- [What this exercise asks]:
(1) Rewrite the part of the Shepton Mallet history passage that opens with the words "One find in" and closes with "century or later.", changing "fake" to "forgery".
(2) Extend the Shepton Mallet history passage, starting right after its last sentence.

- [Passage shown]:
Archaeological investigations have found evidence of prehistoric activity in the Shepton Mallet area, with large amounts of Neolithic flint and some pottery fragments of the late Neolithic period. Two barrows on Barren Down, to the north of the town centre, contained cremation burials from the Bronze Age; another Bronze Age burial site contained a skeleton and some pottery. The remains of Iron Age roundhouses and artefacts such as quernstones and beads were found at Cannard's Grave, as was a probable Iron Age farming settlement at Field Farm. Nearby countryside provides evidence of Iron Age cave dwellings in Ham Woods to the north-west, and several burial mounds at Beacon Hill, a short distance to the north.

===Roman occupation===
Shepton Mallet is about halfway between the Roman towns of Bath and Ilchester on the Fosse Way. Although there are no visible remains apart from the line of the Roman road, there is archaeological evidence for early military and later civilian settlement lasting into the 5th century. Domed pottery kilns, with pottery still present, were identified on the site of the Anglo-Bavarian Brewery in the mid-19th century, suggesting military activity in the 1st and 2nd centuries. Several hoards of Roman coins ranging from the 1st to 4th centuries have been found and more than 300 fibula brooches, potsherds and other artefacts. A few isolated burials near the Fosse Way were found in the 19th century.

A lead coffin in a rock-cut grave was discovered at a site by the Fosse Way in 1988. This discovery and impending commercial development of the site by the landowner, Showerings, led archaeologists to excavate more extensively in the 1990s. The grave belonged to a cemetery containing 17 burials aligned roughly east and west, indicating probable Christian beliefs. Two smaller cemeteries had graves aligned north–south, possibly signifying pagan religious practices. One burial was in a substantial stone coffin positioned beneath a mausoleum, whose foundations remained.

One find in the Fosse Way burials was a Chi-Rho amulet, thought then to be from the 5th century and considered among the earliest clear evidence of Christianity in England. A copy was presented to the Archbishop of Canterbury, George Carey, by the churches of the Diocese of Bath and Wells. The amulet is in the Museum of Somerset, but analysis by Liverpool University in 2008 using inductively coupled plasma atomic emission spectroscopy showed it was a fake: its silver content dates from the 19th century or later.

Excavations in the 1990s confirmed the presence of a linear settlement along the Fosse Way for perhaps a kilometre, with cobbled streets, wooden and stone workshops and houses (some with two storeys) containing hearths and ovens, workshop areas and a stone-lined well. The many artefacts found included local and imported pottery such as Samian ware, items of jewellery such as brooches, rings and bracelets, toilet items including tweezers, ear scoops and nail cleaners, bronze and iron tools, and a lead ingot which probably originated from the Roman lead mines in the Mendip Hills. Coins minted across the Roman Empire were also found. The finds indicate occupation from the late 1st or early 2nd centuries to the late 4th or early 5th centuries. As no public buildings were found, the settlement was probably not a town.

- [Given entries]:
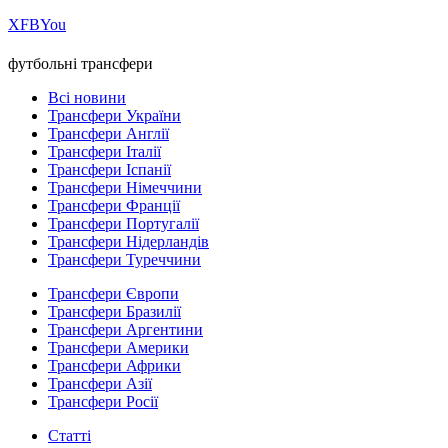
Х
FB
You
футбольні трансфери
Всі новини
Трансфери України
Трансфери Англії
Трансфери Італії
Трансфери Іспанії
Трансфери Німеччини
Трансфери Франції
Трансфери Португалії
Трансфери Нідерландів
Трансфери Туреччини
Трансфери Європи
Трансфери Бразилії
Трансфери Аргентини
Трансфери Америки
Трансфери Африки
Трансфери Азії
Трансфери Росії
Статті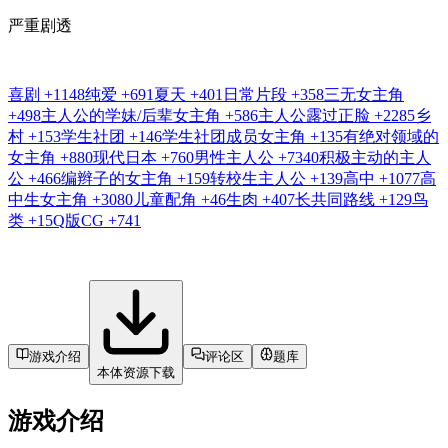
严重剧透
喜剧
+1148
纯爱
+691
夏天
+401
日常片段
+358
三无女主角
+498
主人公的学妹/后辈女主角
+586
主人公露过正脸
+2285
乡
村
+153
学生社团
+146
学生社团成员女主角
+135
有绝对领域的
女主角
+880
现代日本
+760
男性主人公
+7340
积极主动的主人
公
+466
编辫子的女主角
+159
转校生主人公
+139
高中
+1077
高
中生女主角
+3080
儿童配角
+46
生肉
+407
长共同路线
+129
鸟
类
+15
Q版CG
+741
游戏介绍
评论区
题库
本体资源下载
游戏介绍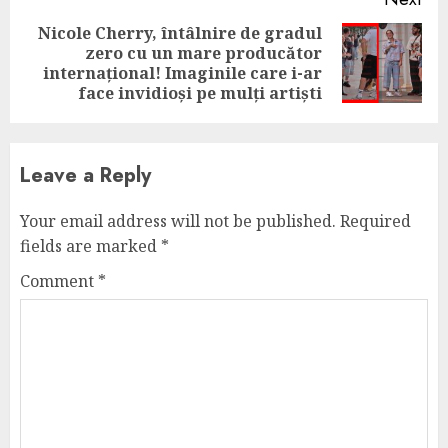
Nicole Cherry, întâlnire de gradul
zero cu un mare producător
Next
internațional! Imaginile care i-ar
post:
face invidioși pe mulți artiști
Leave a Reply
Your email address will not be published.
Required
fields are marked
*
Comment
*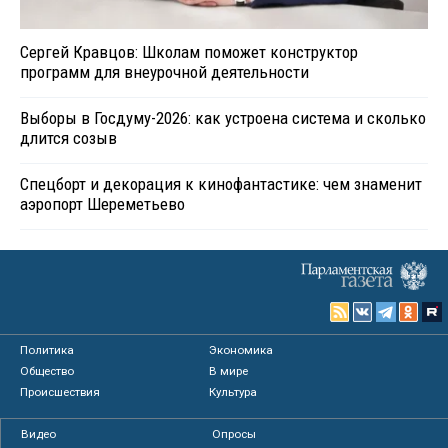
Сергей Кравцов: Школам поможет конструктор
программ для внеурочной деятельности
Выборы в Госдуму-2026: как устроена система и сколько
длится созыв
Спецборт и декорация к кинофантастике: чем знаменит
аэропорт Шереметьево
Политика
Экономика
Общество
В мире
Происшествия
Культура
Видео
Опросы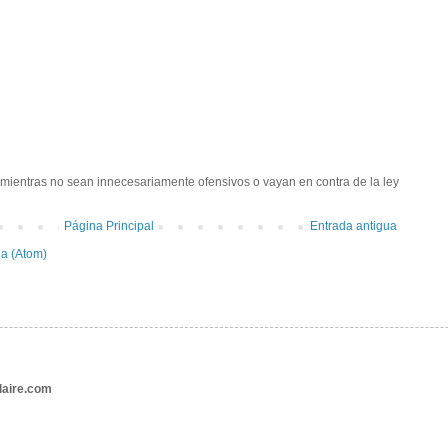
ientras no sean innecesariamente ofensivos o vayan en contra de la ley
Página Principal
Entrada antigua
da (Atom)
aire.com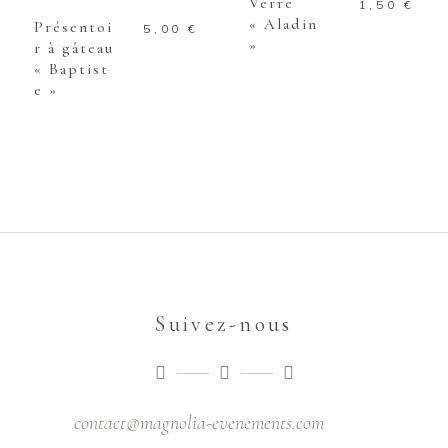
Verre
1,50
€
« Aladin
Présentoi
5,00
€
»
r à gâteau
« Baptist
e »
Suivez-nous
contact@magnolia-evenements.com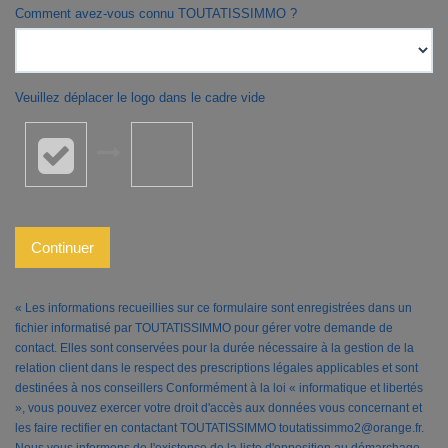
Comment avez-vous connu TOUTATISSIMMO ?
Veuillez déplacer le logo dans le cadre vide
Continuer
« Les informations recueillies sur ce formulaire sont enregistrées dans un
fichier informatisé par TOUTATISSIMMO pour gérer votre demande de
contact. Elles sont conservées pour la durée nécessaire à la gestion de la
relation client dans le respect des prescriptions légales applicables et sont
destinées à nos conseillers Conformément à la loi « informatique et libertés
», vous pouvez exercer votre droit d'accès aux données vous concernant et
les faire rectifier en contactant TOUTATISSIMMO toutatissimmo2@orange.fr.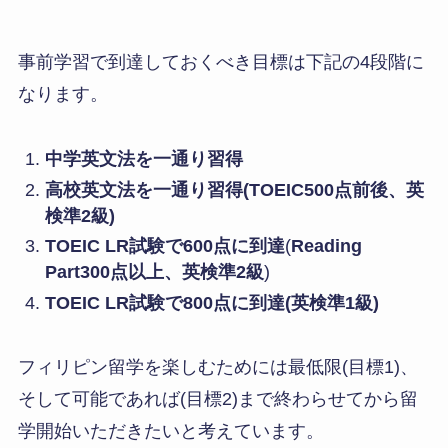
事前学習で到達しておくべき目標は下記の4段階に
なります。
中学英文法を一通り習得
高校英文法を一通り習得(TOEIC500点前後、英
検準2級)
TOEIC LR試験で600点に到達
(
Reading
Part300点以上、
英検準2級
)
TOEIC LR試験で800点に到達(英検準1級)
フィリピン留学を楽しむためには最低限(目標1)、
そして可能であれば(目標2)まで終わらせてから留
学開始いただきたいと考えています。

- [Responses]:
(1)
One find in the Fosse Way burials was a Chi-Rho amulet, thought then to be from the 5th century and considered among the earliest clear evidence of Christianity in England. A copy was presented to the Archbishop of Canterbury, George Carey, by the churches of the Diocese of Bath and Wells. The amulet is in the Museum of Somerset, but analysis by Liverpool University in 2008 using inductively coupled plasma atomic emission spectroscopy showed it was a forgery: its silver content dates from the 19th century or later.

(2)
===Saxon and Norman periods===
Evidence of Saxon settlement includes some Saxon stonework in the parish church of St Peter and St Paul. A charter of King Ine of Wessex, from 706, witnessed by nine bishops including the Archbishop of Canterbury, records that the area where Shepton Mallet now stands was passed to Abbot Berwald of Glastonbury Abbey. According to some legends Indract of Glastonbury was buried in Shepton. The town was in the Whitstone Hundred; the hundred courts were held at Cannard's Grave, just south of the town.

The Exeter Domesday Book records that on the death of Edward the Confessor in 1066, the site was held (probably by lease from the Abbey) by one Uluert, and then by Roger de Corcella at the time of the Domesday survey in 1086. When Corcella died, sometime before or around 1100, the land passed to the Malets, a Norman family whose name was added to that of the settlement (and another of their holdings, Curi – now Curry Mallet).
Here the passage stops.